Mineral's Processing Techniques Incorporated Specializing in Disk Filter Sectors and replacement parts.

About Mineral's Processing Techniques

Richard Moore (Founder and CEO) designed the orignal 'tru-flo' filter sector in the early 70's including the concept of producing it via rotational molding. To that end, we established Plastic Techniques and commenced working with various Companies to refine the product. The result was the basic filter sector we know of today with the easily removable neck. This is an important feature as wear on a filter sector is usually concentrated at the neck. The original shape of the filter sector has changed very little. However, the method of attaching the neck has been substantially altered in order to make the neck easily removable even under harsh build-up conditions.

A further modification that has taken place is the replacement of cast iron sector necks with urethane. It has been found that the urethane lasts just as long as cast iron, but is much lighter and easier to handle. The lighter weight of the urethane also reduces transport costs. The weight of the neck is very important in a filter sector as the mounting of the sector on the filter necessitates extending the neck several feet from the arms of the installer.

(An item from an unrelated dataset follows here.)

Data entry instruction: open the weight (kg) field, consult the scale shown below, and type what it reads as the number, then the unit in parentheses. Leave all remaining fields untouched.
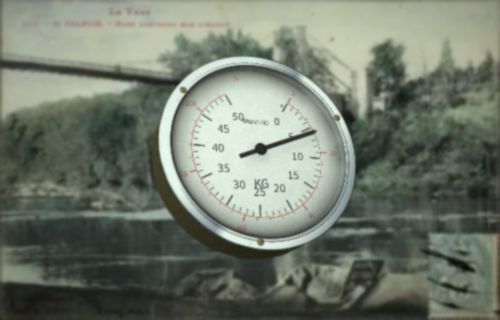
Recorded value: 6 (kg)
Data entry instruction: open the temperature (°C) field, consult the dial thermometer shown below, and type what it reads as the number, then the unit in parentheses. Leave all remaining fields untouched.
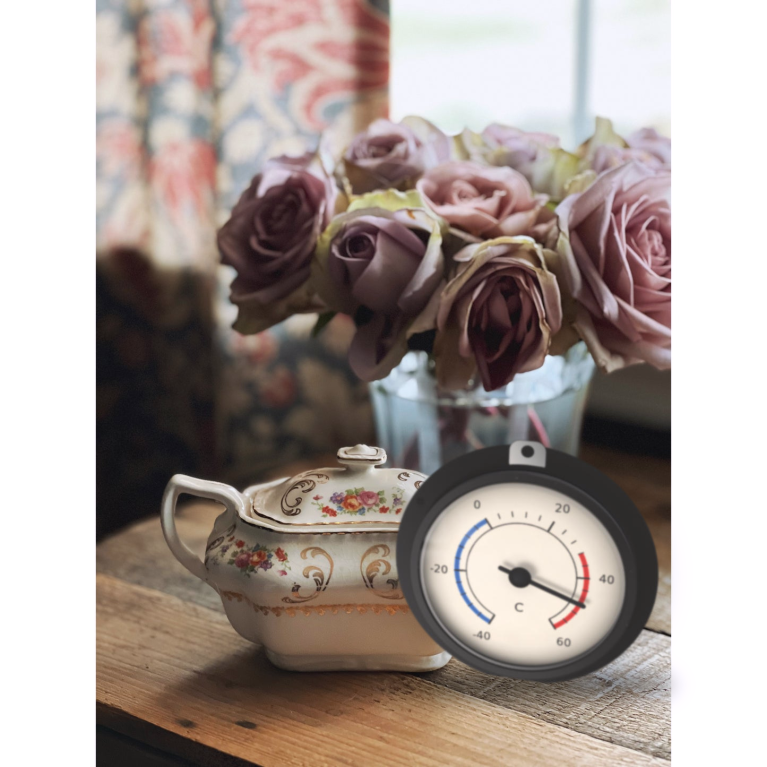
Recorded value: 48 (°C)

An extra ten pounds of cast iron makes a big difference because it may be several feet in front of the hands. Urethane necks pay for them selves in one less back injury. The weight of the body of the sector has also been substantially reduced, but there aren't many people around who remember the steel/punch plate sectors we've replaced.

A mill, once it has been constructed and put into operation can work for a very long time given careful maintenance. To this end, we have produced a large variety of sector sizes and combinations of sector necks in order to meet the requirements of most operating disk filters. Basically, to match an existing filter sector, we need to know the overall length of the sector on the longest (usually center) dimension, plus the inside diameter of the neck.

If a filter sector is properly bagged, there is no reason for any wear on the sector or the neck. Improper bagging resulting in neck wear is similar to a 'fuse' in that the wear on the inside of the filter (which cannot be seen) is going to be much worse. It is very important that the corner of the bags on the sector are properly closed as described further on. We have also included a paper written by a plant engineer who set out to reduce filtrate solids to almost nothing and succeeded very well.

A plant that has never used MPTI's polyethylene filter sectors will usually want to test them to be sure that they perform as expected. Looking at a disk filter, it's logical to conclude that the best test is to install a disk. However, this is not so. Although the disk is the most obvious feature of a disk filter, the installation of the sectors in a row on the vacuum pipe is the only way to test and compare them. If a disk is installed, the polyethylene sectors will be 'averaged' with the existing sectors that are in the row; the significant operating advantages will be entirely missed. This is especially true if our sectors are compared to hollow sectors.

MPTI also provides one piece polyethylene chute liners for 6'; 6'9"; 8'10" and 10'6" disk filters. Additionally, we produce deflector plates that are produced with an 'undercurve' that slides over the lip of the chute.